Car il savait pertinemment qu’il sacrifiait en lui un serviteur zélé et qu’il était lui seul le vrai coupable, puisque, à force de vouloir multiplier sa correspondance secrète, sans même en prévenir son principal agent, il l’avait embrouillée au point de la rendre inextricable. D’Aiguillon en avait profité pour compromettre Broglie auprès de Mercy. Il lui reprochait d’avoir usé du secret royal pour combattre l’alliance autrichienne (les lettres de Favier exaltaient la Prusse). L’ambassadeur de Marie-Thérèse, qui avait fait jadis de Broglie le confident de ses inquiétudes[308], s’indigna de ce qu’il appelait une trahison. L’impératrice-reine et le Dauphin lui donnèrent raison.

Et cependant comme cette disgrâce dérouta toutes les prévisions! Peu de jours auparavant, le bruit avait couru dans les galeries de Versailles que le comte de Broglie serait appelé à recueillir la succession de M. d’Aiguillon. Mercy en avait fait pressentir l’éventualité à l’impératrice; et Marie-Thérèse lui avait répété à peu près dans les mêmes termes que le 2 août: «M. le duc d’Aiguillon, tout mauvais sujet qu’il est (le mot du Dauphin) nous convient mieux, dans les circonstances présentes, que le comte de Broglie[309]

Le ministre et son amie avaient compris le danger: ils oublièrent leurs querelles. Mais d’Aiguillon n’en restait pas moins soupçonneux, inquiet, agacé: car la crainte perpétuelle de se compromettre paralysait ses moyens d’action. Il se sentait épié par des ennemis puissants et se croyait trahi par ses plus fidèles auxiliaires. Le cabinet noir dont il usait largement, à l’égal d’ailleurs des autres ministres européens, lui réservait souvent, à côté d’indications utiles, d’amères déceptions.
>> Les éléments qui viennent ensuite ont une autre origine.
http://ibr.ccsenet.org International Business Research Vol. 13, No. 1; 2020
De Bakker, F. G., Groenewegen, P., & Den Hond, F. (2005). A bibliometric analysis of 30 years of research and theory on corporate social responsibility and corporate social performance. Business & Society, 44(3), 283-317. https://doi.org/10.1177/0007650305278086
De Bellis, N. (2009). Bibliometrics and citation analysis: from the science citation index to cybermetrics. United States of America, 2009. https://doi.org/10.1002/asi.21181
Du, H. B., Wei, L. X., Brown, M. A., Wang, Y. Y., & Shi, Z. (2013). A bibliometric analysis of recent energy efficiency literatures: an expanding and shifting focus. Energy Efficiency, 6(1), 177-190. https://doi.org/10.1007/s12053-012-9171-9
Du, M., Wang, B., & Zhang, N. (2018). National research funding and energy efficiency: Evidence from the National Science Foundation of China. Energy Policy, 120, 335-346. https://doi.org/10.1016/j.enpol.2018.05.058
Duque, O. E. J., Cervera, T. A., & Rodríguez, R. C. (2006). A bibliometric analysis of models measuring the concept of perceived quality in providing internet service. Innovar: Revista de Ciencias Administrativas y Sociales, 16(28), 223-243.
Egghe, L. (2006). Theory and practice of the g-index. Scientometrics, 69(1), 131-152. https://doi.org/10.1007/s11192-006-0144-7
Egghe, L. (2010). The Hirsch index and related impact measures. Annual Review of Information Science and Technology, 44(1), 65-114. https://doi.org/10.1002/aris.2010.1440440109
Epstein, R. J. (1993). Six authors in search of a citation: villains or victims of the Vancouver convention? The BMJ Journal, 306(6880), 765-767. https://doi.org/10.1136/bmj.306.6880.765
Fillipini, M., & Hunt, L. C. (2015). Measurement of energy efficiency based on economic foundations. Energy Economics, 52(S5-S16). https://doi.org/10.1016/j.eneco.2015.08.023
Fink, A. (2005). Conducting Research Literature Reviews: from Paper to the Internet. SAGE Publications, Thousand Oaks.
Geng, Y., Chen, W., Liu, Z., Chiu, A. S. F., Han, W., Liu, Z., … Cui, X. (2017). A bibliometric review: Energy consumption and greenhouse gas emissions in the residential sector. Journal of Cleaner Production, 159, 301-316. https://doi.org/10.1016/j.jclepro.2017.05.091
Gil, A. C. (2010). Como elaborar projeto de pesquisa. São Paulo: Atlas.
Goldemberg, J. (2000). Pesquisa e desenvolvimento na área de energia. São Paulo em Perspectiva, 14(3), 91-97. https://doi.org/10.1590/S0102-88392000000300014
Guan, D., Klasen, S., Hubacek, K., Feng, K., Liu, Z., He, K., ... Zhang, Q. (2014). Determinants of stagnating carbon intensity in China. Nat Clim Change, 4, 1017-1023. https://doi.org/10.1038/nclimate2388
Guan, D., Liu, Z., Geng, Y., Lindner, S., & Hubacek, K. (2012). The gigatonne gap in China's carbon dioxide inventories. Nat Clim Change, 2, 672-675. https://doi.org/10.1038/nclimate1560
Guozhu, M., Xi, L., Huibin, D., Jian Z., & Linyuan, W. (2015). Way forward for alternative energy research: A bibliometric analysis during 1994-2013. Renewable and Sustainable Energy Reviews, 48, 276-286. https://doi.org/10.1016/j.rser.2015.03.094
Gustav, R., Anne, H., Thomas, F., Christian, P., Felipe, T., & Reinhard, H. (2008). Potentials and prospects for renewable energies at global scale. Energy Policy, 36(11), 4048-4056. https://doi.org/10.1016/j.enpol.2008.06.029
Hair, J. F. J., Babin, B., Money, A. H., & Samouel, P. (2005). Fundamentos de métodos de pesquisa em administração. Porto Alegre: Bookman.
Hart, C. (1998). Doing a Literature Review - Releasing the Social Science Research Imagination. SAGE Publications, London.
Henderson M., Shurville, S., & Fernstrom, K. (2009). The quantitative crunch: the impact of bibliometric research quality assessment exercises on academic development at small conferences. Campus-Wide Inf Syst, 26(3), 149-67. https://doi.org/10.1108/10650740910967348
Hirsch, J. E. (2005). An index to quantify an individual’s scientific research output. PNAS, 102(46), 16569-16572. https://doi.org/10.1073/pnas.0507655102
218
C’est ainsi que la correspondance de Septimanie d’Egmont avec le roi de Suède l’avait désagréablement surpris. Sa chère cousine ne le ménageait pas et l’accusait formellement d’avoir abandonné la Pologne pour une misérable question d’écus[310]. Elle faisait en outre un éloge immodéré de Choiseul. Passe encore, se dit d’Aiguillon; mais la comtesse d’Egmont transmettait des nouvelles politiques à Gustave de la part de Creutz! C’était intolérable. Et d’Aiguillon de s’en expliquer avec l’ambassadeur de Suède. La scène vaut la peine d’être contée.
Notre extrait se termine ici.